On Friday I went to work with B and toured his sleek modern office space. He gave me a Remarkable e-ink tablet to play around with until lunch. He warned me it retails for a good amount. I enjoyed the tablet as it felt much closer to real sketching than Wacom tablets. So much so that I looked it up when I got home and, ouch, B was right. $600.

We boarded a cruise ship and partook of the buffet lunch. Then he gave me a tour of the ship before heading back to work. Old hat to him (B’s family has gone on cruises since we were in high school), but it was my first time on a ship of that size (other than docked aircraft carriers). Once inside I got a weird feeling that I couldn’t place.

Back at their apartment doing laundry and packing for the second part of the trip I realized what it was: It’s the closest I’ve ever been to being on a vintage sci-fi starship cruiser. We talked about the enormity of managing a floating city that exchanges passengers every few days or weeks. The engineering behind it, of course, conjured up the same speculative mental exercises that a sci-fi author has to contemplate when writing about interstellar ships, as I’ve done.
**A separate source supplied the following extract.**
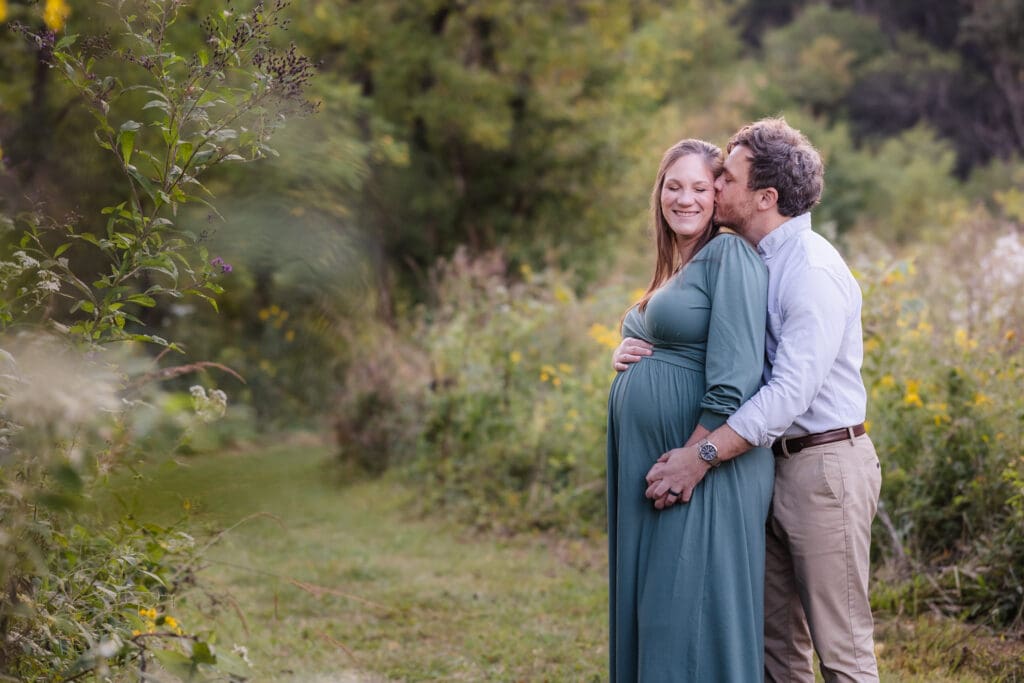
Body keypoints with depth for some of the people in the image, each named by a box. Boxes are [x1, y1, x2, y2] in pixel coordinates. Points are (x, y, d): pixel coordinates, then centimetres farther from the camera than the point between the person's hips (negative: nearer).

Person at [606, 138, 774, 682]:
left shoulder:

I always thought I’d hate the idea of a cruise, being stuck with all those people. I still wouldn’t like that part – but there’s something calming about being out there on a fully functioning city in a smaller group leaving behind the noise and smells of a metropolis. I could do quite a bit of writing and drawing on a voyage like that. Something to consider for retirement.

After work, B and C grilled up some sausage, veggies, and marinated pork ribs. We feasted as the lightning flashed and thunder crashed outside. This was the first night of the trip in which I experienced sleeping problems. Maybe because I really wanted to be at the window watching the weather. I do miss thunderstorms immensely. And now it’ll probably be another five years before I see my friends again, so I’ll miss them too.